In 2005, Miami-based Latinx designer Carolina Kleinman set out on a mission to create a brand that would help preserve artisanal traditions and support craftspeople from remote regions of Latin America. Nearly two decades later, her eclectic label has amassed a cult following — Jessica Alba, Karlie Kloss, and Emma Roberts all love the line. (The brand was even a staple in Roberts’ pregnancy style.) Today, Carolina K is offering everything from clothing and accessories to home goods, all complete with artful details and handmade embroidery, as well as a range of designs that were made entirely by hand.
A Lot Studio
If you’re seeking artful knitwear pieces and sweats, make sure to check out A Lot Studio. The label, created by Parsons School of Design alumni Valentina Ramirez and Ishita Mehta, is full of novel takes on streetwear and knits that will resonate with minimalists and maximalists alike. The best part? They’re super affordable, too — an average sweater or cardigan currently retails at a little over $100.
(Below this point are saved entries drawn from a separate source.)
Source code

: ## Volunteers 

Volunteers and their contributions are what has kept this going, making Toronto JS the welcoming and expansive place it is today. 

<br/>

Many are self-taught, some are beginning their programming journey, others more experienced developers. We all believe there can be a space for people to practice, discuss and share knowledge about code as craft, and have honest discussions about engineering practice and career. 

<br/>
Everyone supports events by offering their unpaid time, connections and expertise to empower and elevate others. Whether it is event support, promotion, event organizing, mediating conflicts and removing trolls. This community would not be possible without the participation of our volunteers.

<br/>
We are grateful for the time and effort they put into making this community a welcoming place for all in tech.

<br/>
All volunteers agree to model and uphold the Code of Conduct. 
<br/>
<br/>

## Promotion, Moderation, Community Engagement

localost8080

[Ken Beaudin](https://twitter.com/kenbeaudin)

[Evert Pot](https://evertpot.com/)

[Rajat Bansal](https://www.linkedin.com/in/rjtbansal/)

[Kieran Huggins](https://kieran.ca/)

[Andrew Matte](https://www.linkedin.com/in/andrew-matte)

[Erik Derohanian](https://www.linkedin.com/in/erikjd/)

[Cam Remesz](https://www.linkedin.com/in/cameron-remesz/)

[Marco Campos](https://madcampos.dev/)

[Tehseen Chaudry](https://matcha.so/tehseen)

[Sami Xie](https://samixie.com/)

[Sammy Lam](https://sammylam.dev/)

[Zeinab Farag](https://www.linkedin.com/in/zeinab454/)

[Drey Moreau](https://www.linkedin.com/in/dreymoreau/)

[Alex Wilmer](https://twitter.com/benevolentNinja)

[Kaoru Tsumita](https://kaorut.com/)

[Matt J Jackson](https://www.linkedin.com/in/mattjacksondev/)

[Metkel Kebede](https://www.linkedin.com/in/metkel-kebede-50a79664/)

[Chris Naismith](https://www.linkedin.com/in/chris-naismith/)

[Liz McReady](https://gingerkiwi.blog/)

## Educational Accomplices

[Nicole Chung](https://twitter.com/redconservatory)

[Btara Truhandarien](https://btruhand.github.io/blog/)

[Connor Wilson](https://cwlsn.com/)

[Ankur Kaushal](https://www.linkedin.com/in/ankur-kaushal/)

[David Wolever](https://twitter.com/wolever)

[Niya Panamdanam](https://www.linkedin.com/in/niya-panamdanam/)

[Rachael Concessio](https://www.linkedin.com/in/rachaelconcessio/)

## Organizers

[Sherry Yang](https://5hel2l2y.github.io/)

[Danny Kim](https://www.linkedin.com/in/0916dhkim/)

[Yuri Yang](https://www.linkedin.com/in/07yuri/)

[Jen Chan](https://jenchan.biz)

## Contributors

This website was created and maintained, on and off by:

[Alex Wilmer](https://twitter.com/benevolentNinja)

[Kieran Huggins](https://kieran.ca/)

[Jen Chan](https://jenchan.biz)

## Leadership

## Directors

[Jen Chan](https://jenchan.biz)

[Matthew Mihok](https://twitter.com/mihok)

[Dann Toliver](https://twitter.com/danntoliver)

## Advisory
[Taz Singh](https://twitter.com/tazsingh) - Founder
Sabrina Olivera’s first-ever sartorial endeavor, “Soldaderas,” was an homage to female soldiers in the Mexican Revolution and is full of soft cashmeres and rugged leather pieces. One hundred percent of the proceeds from this collection were donated to Red Nacional de Refugios A.C., a foundation dedicated to providing shelter for gender and domestic violence victims in her native Mexico. The Brooklyn-based fashion designer just released her Spring/Summer 2023 collection titled “Feromonas,” which you should check out as soon as possible.
Mozhdeh Matin founded her brand to draw attention to the high-quality fibers that are indigenous to Peru, where she was raised. All Mozh Mozh pieces are made by local artisans and uses generations-old Peruvian techniques and native materials — think alpaca or cotton. It is always expanding its horizons and looking to work with new artisans in nearby villages, too.
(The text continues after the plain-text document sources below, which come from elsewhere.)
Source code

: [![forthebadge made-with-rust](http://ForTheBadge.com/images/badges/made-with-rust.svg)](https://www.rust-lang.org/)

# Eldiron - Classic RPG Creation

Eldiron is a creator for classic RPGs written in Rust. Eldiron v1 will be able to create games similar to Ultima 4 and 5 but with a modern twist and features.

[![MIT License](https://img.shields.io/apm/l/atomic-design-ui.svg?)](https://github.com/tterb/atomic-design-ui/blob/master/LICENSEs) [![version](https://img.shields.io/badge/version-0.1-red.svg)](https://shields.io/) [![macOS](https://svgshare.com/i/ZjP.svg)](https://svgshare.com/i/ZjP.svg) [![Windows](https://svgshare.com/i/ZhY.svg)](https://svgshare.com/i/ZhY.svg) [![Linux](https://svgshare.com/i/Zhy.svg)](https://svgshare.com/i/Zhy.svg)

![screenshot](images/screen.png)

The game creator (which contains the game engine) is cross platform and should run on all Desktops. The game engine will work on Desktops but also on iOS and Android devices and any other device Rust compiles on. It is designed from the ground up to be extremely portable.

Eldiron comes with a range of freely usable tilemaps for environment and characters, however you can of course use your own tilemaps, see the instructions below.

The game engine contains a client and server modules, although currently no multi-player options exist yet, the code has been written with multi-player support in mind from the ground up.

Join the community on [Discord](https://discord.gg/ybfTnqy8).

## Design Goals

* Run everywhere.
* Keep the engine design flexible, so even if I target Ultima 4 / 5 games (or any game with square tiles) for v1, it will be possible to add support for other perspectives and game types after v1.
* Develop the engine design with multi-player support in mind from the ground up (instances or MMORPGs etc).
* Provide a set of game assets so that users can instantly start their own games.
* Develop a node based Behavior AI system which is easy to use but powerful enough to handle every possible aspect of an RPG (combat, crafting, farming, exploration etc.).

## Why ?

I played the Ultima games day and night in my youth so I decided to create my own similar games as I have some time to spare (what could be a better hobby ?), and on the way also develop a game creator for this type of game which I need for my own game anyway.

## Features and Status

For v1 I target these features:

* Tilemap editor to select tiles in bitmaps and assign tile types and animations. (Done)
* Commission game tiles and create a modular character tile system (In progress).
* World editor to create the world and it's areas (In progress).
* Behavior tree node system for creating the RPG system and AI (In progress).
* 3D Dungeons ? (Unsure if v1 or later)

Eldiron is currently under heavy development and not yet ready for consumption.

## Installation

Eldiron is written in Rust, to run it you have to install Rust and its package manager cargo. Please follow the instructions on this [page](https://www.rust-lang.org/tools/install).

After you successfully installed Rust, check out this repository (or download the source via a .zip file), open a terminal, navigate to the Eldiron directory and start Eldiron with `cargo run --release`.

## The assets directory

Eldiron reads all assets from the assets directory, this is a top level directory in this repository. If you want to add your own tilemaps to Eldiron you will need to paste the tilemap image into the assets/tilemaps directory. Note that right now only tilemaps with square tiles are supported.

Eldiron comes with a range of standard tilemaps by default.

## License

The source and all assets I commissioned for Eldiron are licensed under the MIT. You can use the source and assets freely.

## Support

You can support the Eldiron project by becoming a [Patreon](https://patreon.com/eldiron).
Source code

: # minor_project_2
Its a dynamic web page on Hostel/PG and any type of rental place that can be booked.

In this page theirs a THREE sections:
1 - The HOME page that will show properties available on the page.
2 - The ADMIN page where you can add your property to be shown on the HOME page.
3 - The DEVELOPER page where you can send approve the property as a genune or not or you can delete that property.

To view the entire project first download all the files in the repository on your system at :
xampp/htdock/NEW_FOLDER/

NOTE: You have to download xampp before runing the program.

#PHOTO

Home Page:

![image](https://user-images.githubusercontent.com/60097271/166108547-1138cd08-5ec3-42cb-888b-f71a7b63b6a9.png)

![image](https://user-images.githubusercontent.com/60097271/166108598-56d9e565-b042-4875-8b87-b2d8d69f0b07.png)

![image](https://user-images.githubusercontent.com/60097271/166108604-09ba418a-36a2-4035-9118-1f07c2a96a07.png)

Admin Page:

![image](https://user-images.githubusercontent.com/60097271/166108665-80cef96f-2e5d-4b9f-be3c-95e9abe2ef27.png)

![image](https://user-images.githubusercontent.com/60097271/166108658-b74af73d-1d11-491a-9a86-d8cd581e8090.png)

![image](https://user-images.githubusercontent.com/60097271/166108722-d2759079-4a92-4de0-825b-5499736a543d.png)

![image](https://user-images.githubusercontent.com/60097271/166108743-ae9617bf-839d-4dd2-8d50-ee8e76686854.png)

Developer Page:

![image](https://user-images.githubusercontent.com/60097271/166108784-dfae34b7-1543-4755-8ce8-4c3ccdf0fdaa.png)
Often characterized by its playful, licentious spirit, BARRAGÁN is fashion’s answer to the youthful energy of Mexico City, offering confident styles for all genders. With its surprising colors and silhouettes, the emerging fashion brand is erupting across Instagram right now — and is sure to keep gaining popularity.
From Colombia-born designer Monika Silva, GAUGE81 is underpinned by constant experimentation with proportions and symmetry, toeing the line of the perfectly imperfect through sumptuous knits and satin workwear pieces.
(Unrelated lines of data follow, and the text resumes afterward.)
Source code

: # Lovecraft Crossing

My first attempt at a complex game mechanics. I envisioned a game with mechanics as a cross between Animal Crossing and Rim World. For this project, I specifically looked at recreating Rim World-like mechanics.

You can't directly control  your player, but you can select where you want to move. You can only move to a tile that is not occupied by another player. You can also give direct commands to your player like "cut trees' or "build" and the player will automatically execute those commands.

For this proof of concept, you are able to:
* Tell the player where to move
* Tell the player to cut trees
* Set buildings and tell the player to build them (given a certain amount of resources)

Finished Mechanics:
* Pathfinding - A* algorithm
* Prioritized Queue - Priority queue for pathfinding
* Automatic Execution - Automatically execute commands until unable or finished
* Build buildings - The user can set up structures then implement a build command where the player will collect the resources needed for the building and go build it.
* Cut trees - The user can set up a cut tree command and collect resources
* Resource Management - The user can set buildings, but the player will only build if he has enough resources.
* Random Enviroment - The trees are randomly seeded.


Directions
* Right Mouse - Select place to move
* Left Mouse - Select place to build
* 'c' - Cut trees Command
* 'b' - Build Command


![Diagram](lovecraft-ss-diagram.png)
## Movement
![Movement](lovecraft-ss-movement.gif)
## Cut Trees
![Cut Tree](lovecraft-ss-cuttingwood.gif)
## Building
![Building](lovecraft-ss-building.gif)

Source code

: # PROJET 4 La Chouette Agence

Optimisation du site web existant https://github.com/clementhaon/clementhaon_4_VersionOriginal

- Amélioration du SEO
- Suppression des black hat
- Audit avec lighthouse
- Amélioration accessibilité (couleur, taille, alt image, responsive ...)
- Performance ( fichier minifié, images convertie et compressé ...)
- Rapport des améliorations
Mexican-born fine jewelry designer Jonne Amaya is not one for repetition. Everything she makes is one-of-a-kind and highly personalized, created through an intimate design process with each client. Whether repurposing a family heirloom or starting fresh, Jonne’s elegant, understated styles are sure to withstand the test of time.
Selva Negra started as an entirely bootstrapped project, with $500 and some scrap fabrics, complied by the label’s founders Kristen Gonzalez and Sam Romero. Today, it’s a season-less and expressive fashion brand, that offers breezy dresses and wear-everywhere silhouettes inspired by its Latina heritage.
“Fewer, better” is the tagline for Karla Gallardo and Shilpa Shah’s minimalist label Cuyana. The co-founders want to encourage people to shop less and invest in sustainably made, high-quality pieces that will stand the test of time. Today, the brand offers a medley of bags, apparel, and small leather goods in neutral, muted hues that will seamlessly integrate into your wardrobe.